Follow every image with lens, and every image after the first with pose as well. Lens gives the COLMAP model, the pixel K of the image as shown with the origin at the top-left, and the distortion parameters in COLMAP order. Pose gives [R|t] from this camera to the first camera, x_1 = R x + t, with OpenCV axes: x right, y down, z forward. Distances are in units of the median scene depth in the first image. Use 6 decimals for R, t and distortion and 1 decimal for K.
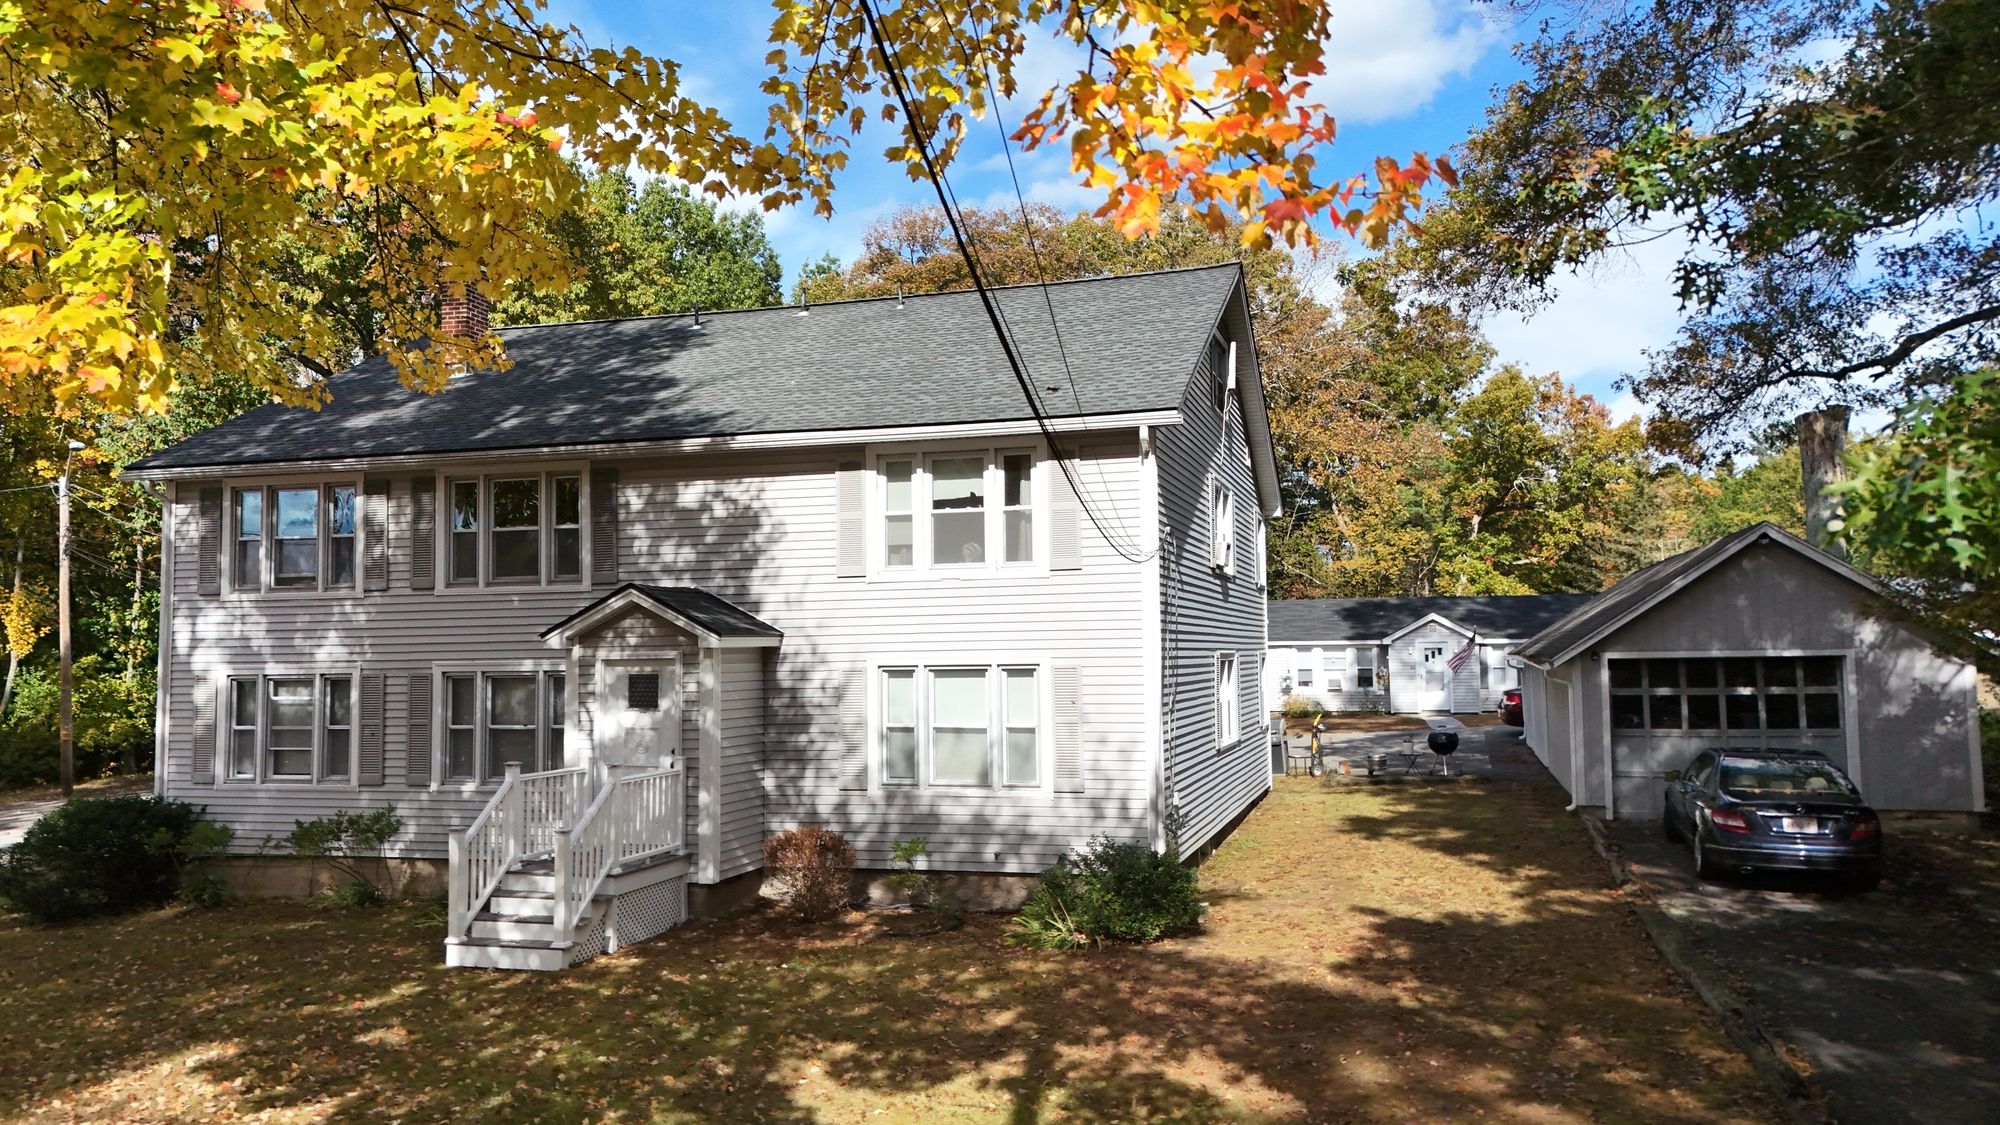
lens RADIAL K [[1471.3, 0, 1000.0], [0, 1471.3, 562.5], [0, 0, 1]] dist [0.123169, -0.122920]
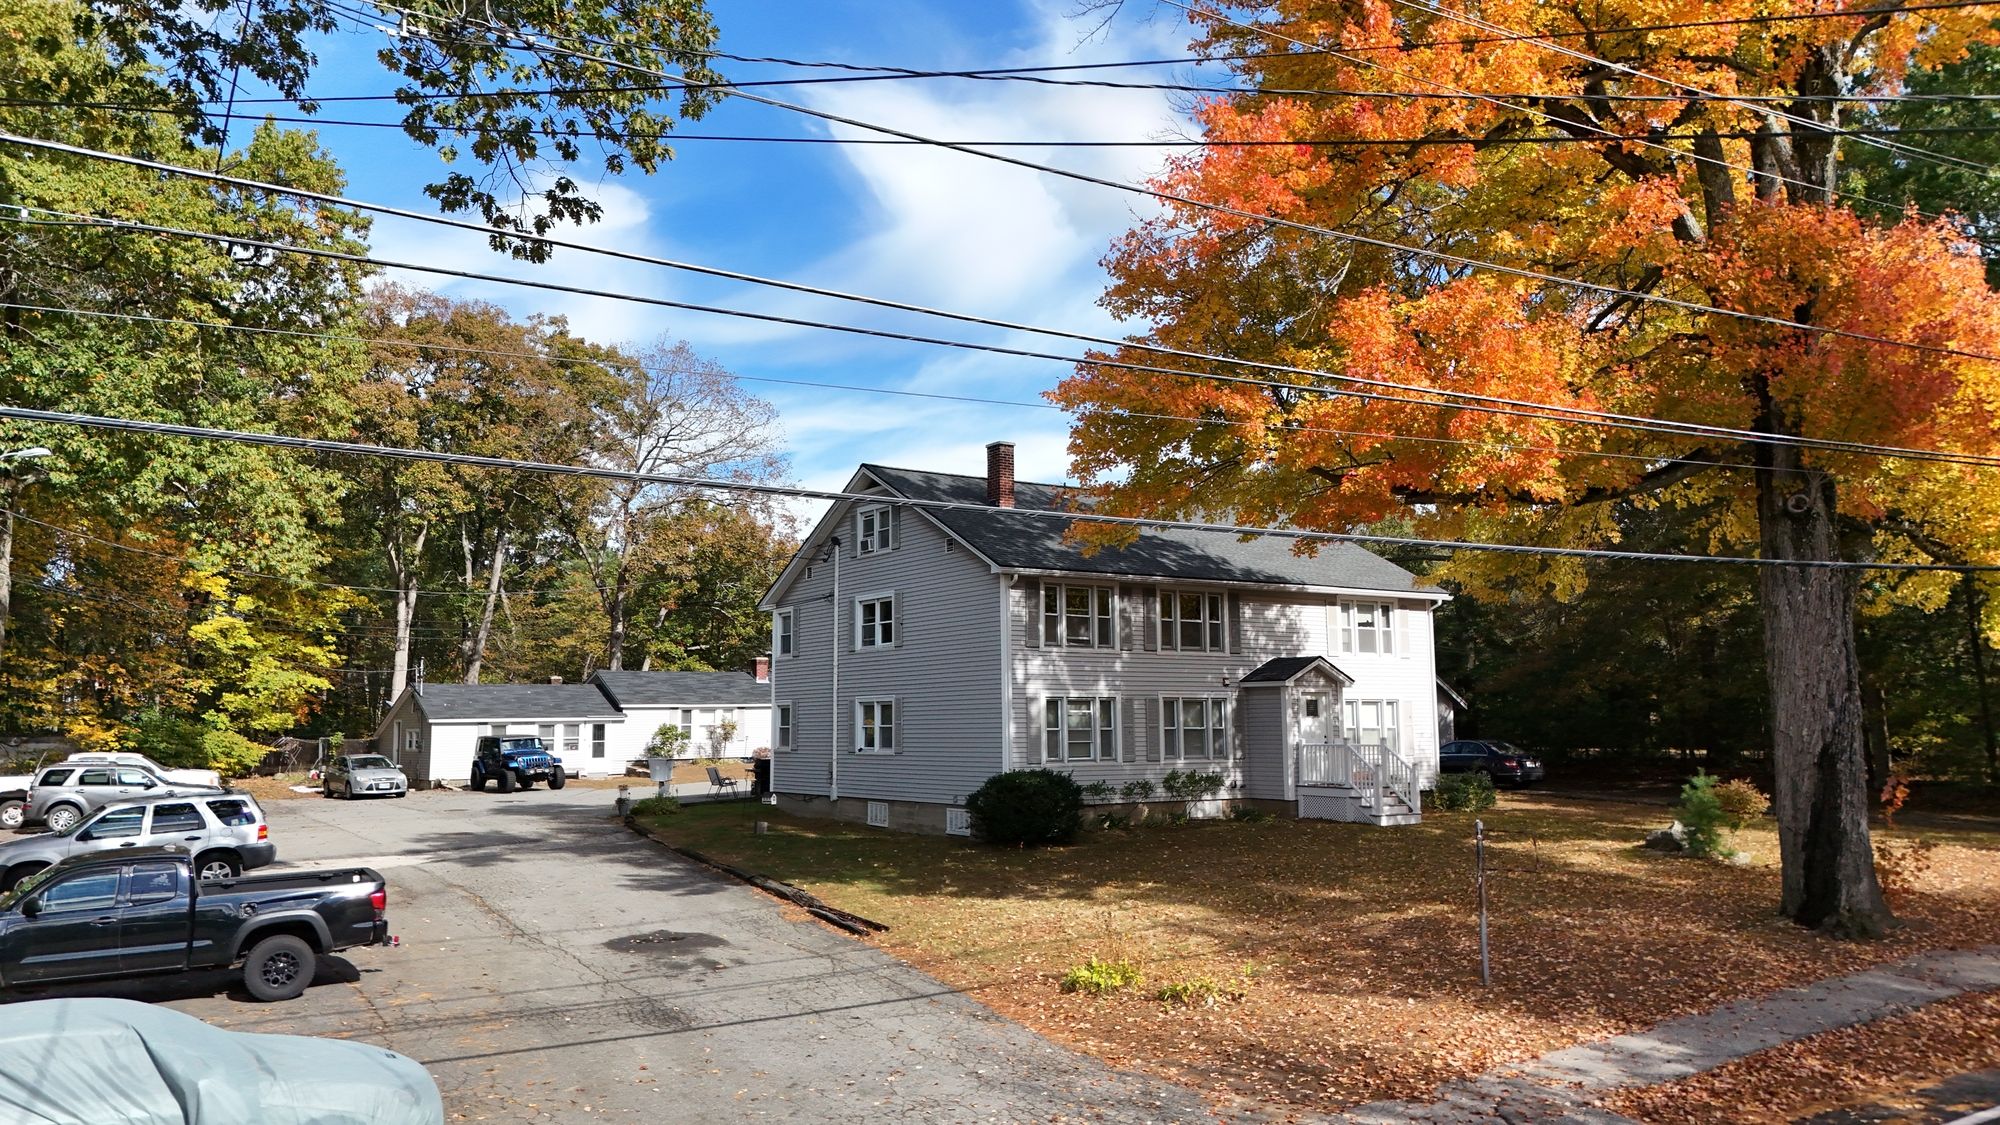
lens RADIAL K [[1471.3, 0, 1000.0], [0, 1471.3, 562.5], [0, 0, 1]] dist [0.123169, -0.122920]
pose [[0.645766, 0.089808, 0.758235, -1.875656], [-0.045443, 0.995819, -0.079245, 0.060967], [-0.762182, 0.016717, 0.647147, -0.008730]]
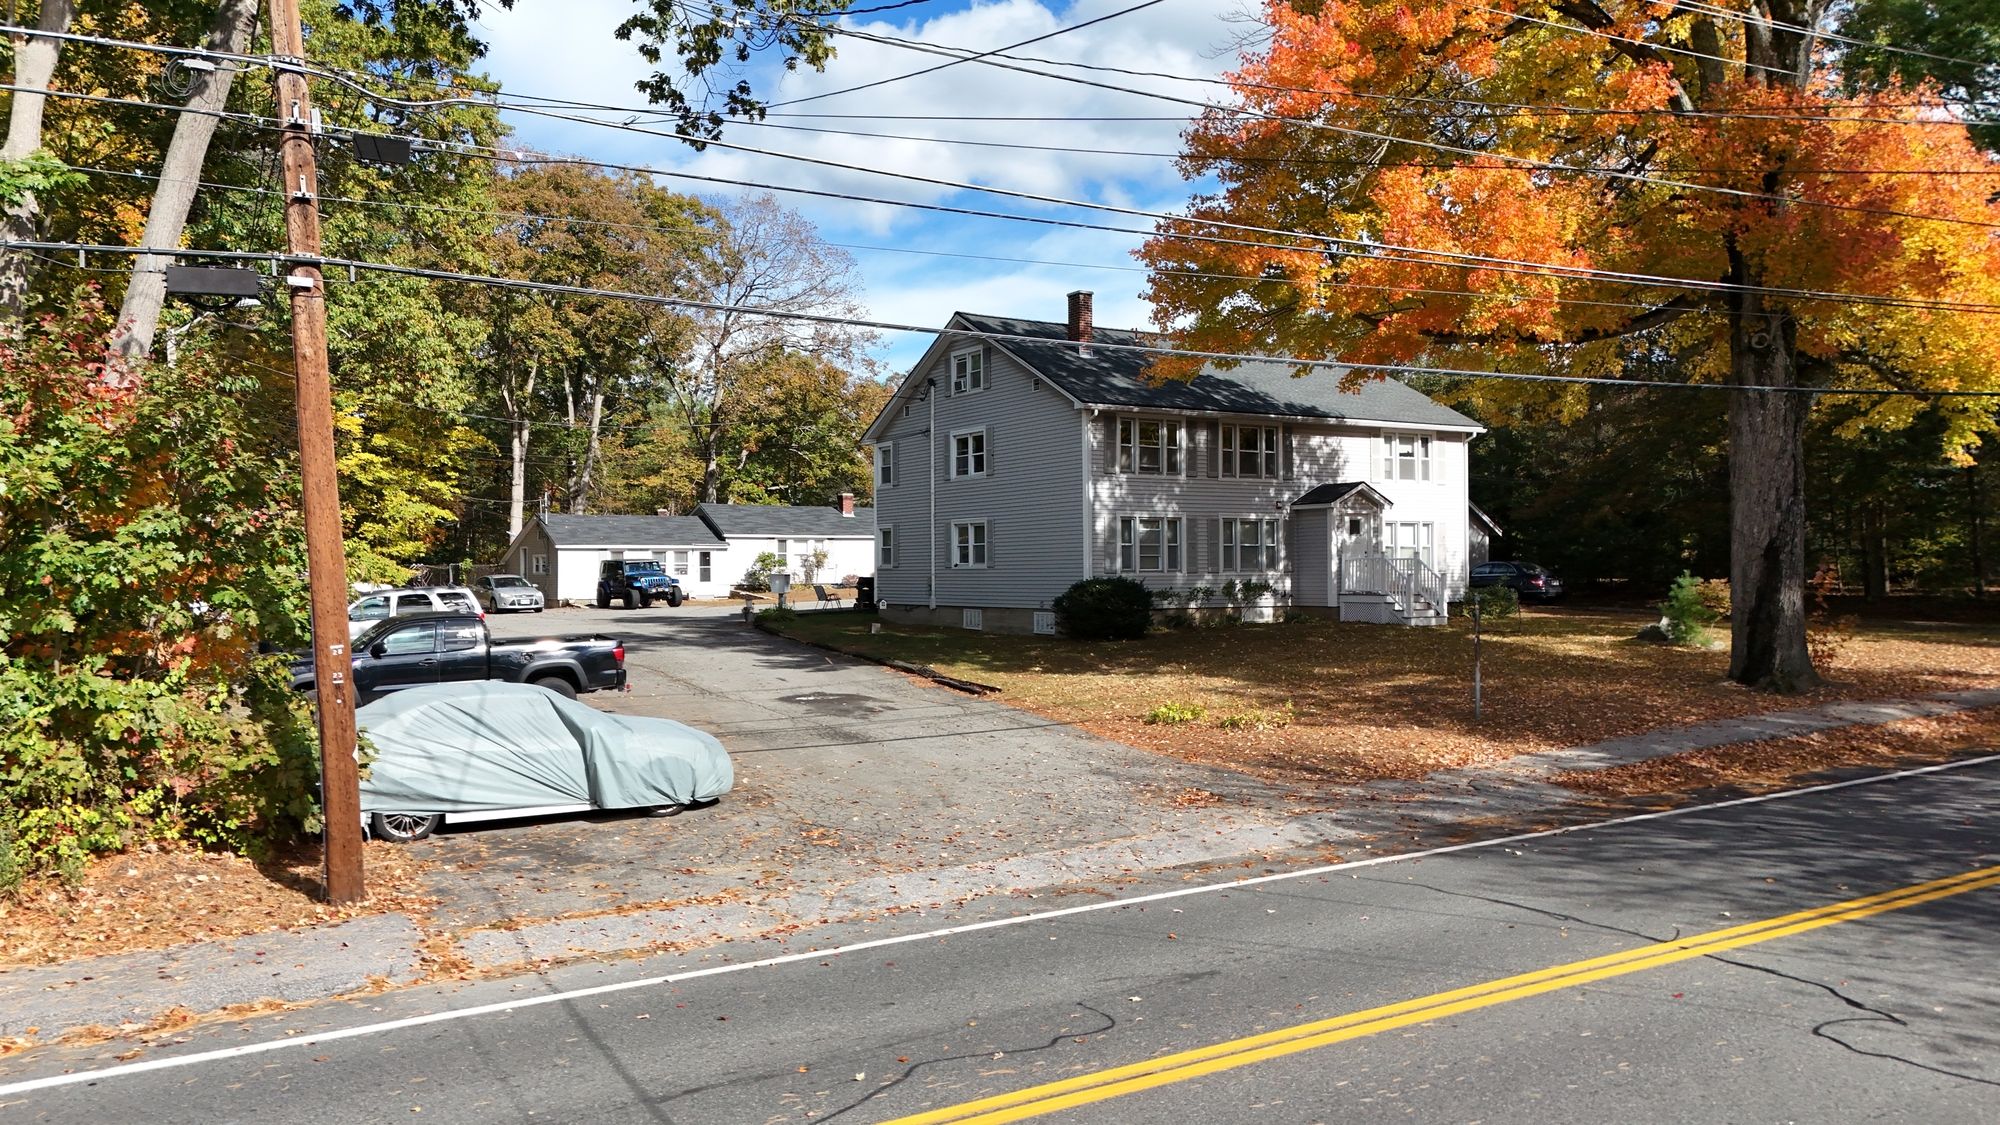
lens RADIAL K [[1471.3, 0, 1000.0], [0, 1471.3, 562.5], [0, 0, 1]] dist [0.123169, -0.122920]
pose [[0.672662, 0.012377, 0.739846, -2.098442], [-0.046437, 0.998595, 0.025515, 0.096809], [-0.738491, -0.051519, 0.672292, -0.149976]]
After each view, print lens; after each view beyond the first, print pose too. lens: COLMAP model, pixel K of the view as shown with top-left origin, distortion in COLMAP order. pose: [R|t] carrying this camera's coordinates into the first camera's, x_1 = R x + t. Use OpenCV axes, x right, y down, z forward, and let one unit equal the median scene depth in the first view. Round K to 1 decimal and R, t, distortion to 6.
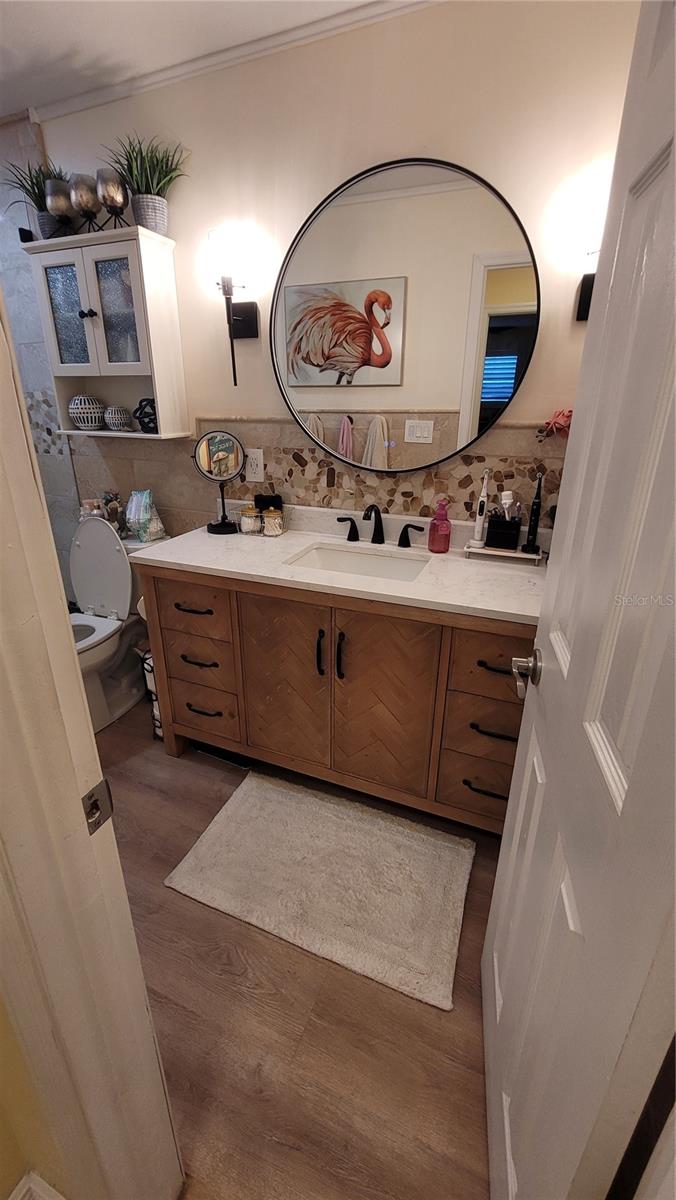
lens RADIAL K [[543.5, 0, 309.8], [0, 543.5, 617.8], [0, 0, 1]] dist [0.002457, -0.001203]
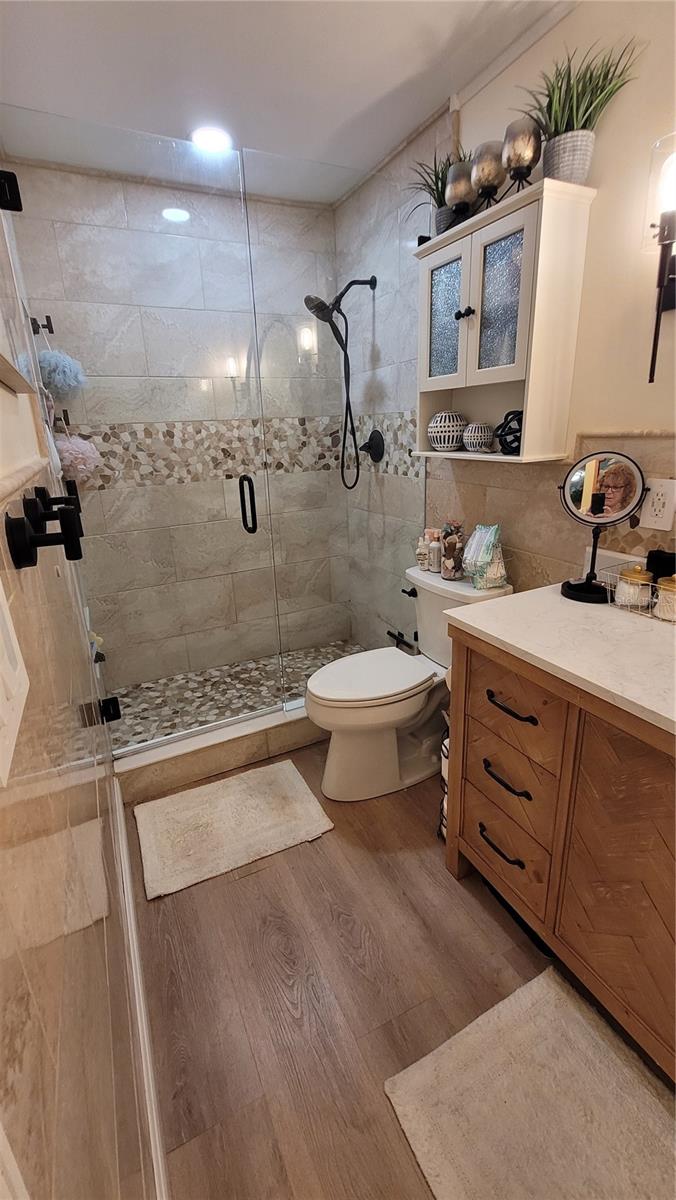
lens RADIAL K [[543.5, 0, 309.8], [0, 543.5, 617.8], [0, 0, 1]] dist [0.002457, -0.001203]
pose [[0.790932, 0.174981, -0.586352, -0.025905], [-0.194128, 0.980494, 0.030742, -0.083450], [0.580294, 0.089512, 0.809473, 0.236703]]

§ §

## PROBLEM DETAILS
If an entry holds an image, omit that image and print the remainder exactly as it stands.

## EXERCISE ANSWER
Follow every image with lens, and every image after the first with pose as well. Lens gives the COLMAP model, the pixel K of the image as shown with the origin at the top-left, and the distortion parameters in COLMAP order. Pose gives [R|t] from this camera to the first camera, x_1 = R x + t, with OpenCV axes: x right, y down, z forward. Distances are in units of the median scene depth in the first image. Use 6 decimals for R, t and distortion and 1 decimal for K.
lens RADIAL K [[1471.3, 0, 1000.0], [0, 1471.3, 562.5], [0, 0, 1]] dist [0.123169, -0.122920]
lens RADIAL K [[1471.3, 0, 1000.0], [0, 1471.3, 562.5], [0, 0, 1]] dist [0.123169, -0.122920]
pose [[0.645766, 0.089808, 0.758235, -1.875656], [-0.045443, 0.995819, -0.079245, 0.060967], [-0.762182, 0.016717, 0.647147, -0.008730]]
lens RADIAL K [[1471.3, 0, 1000.0], [0, 1471.3, 562.5], [0, 0, 1]] dist [0.123169, -0.122920]
pose [[0.672662, 0.012377, 0.739846, -2.098442], [-0.046437, 0.998595, 0.025515, 0.096809], [-0.738491, -0.051519, 0.672292, -0.149976]]
After each view, print lens; after each view beyond the first, print pose too. lens: COLMAP model, pixel K of the view as shown with top-left origin, distortion in COLMAP order. pose: [R|t] carrying this camera's coordinates into the first camera's, x_1 = R x + t. Use OpenCV axes, x right, y down, z forward, and let one unit equal the median scene depth in the first view. Round K to 1 decimal and R, t, distortion to 6.
lens RADIAL K [[543.5, 0, 309.8], [0, 543.5, 617.8], [0, 0, 1]] dist [0.002457, -0.001203]
lens RADIAL K [[543.5, 0, 309.8], [0, 543.5, 617.8], [0, 0, 1]] dist [0.002457, -0.001203]
pose [[0.790932, 0.174981, -0.586352, -0.025905], [-0.194128, 0.980494, 0.030742, -0.083450], [0.580294, 0.089512, 0.809473, 0.236703]]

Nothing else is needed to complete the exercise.